Jenny Wehde never imagined that the dishes she keeps in her china cabinet would become part of the inspiration for the newly renovated St. Paul Church in St. Paul.
The blue, cream and gold pattern with red accents from the Lenox Presidential Collection is now adorned on the interior archways, one of the major updates completed during a three-month renovation of the church, which is located at the end of a winding road off Highway 79 in St. Charles County. Wehde, an interior decorator by trade who served on the renovation committee, described it as a “classic, timeless look. People are still going to love it 20 years from now.”
Archbishop Robert J. Carlson joined parishioners June 2 for Mass and blessing of the church.
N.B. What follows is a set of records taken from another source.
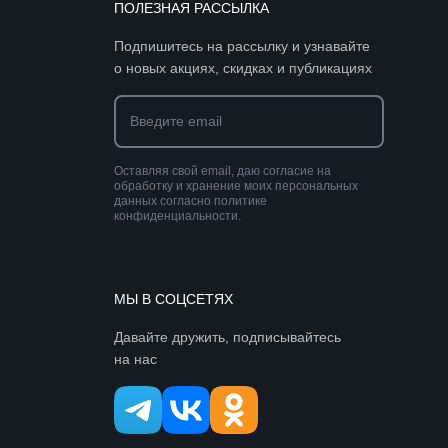
ПОЛЕЗНАЯ РАССЫЛКА
Подпишитесь на рассылку и узнавайте
о новых акциях, скидках и публикациях
Оставляя свой email, даю согласие на
обработку и хранение моих персональных
данных согласно политике
конфиденциальности.
МЫ В СОЦСЕТЯХ
Давайте дружить, подписывайтесь
на нас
The project also included a new mural on the domed ceiling of the sanctuary depicting the Ascension, other repainting and replastering of the 121-year-old church building, restoration and lighting of the Last Supper scene on the front of the altar, restaining and restoration of the pews, new flooring, sound system and heating and air conditioning.
Pastor Father Gerald Blessing, noted that the project was paid for entirely from parish reserves. He cited the generosity of parishioners who contributed to the effort. “While all of this is going on, we also had our parish auction, which was our most successful auction ever,” he said.
In the homily, the archbishop reflected on the feast of Corpus Christi, linking the parishioners’ hard work to their understanding of the Real Presence of the Eucharist.
“If our Lord wasn’t here, why would you have spent all that time, and energy and resources to remodel this beautiful church?” Archbishop Carlson asked.
While several parishes in the archdiocese held Corpus Christ processions that weekend, Archbishop Carlson also noted that St. Paul was celebrating a different kind of eucharistic procession. Recalling the words of the parish’s patron, he reminded them that “it is no longer I who live, but Christ who lives in me … We may not have a eucharistic procession along the streets of St. Paul, but we will be a eucharistic procession if it’s simply to gather for fellowship afterward, or go home and back to our farms — we will be carrying the Body and Blood of Christ.”
The parish also recently renovated the parish picnic grounds and reconfigured the cemetery to open up about 1,000 new plots.
St. Paul, which marked its 169th anniversary this year, was begun by German immigrant families who built a log building on 40 acres of land in what was known as Dog Prairie, according to research from parishioner Judy Sigmund, author of “Dog Prairie Tales.” Families laid the cornerstone for the church in 1849, which was considered the beginning of the parish. Until then, the residents were registered at nearby St. Peter in St. Charles. By 1854, a 40-foot by 80-foot limestone church was completed.
As the parish began to grow, the church was torn down in 1896, with much of the rock used for the concrete foundation of the new church. Parishioners hauled 500 wagon loads of sand, 37,000 bricks and other materials to the site. The American Gothic Revival building of buff colored brick and a slate roof was completed a year later.
Today, the parish has 789 registered households. Most families have been here for generations. Longtime parishioner Larry Mueller is one of seven siblings who were raised at St. Paul. “They all live in this area and go to church here,” he said.
Mueller said the church, which has had basically the same appearance since he was an altar boy, now has a “cleaner and brighter look. It just kind of lifted it up and made it look better. It makes the parishioners come to church with a different outlook.”
It’s even hooked the attention of visitors. Bill and Pat Logue, full-time travelers who were staying at a nearby RV park, stumbled upon Mass June 2 with no idea that the church was celebrating its makeover with a blessing from the archbishop.
“We usually go on Saturday evening to Mass, and just happened on it,” Bill Logue said. “We like the fact that it’s a small church. We’ve been in huge churches before — in fact, we helped build one in Castle Rock, Colorado, and it’s beautiful — but this is almost beyond words.”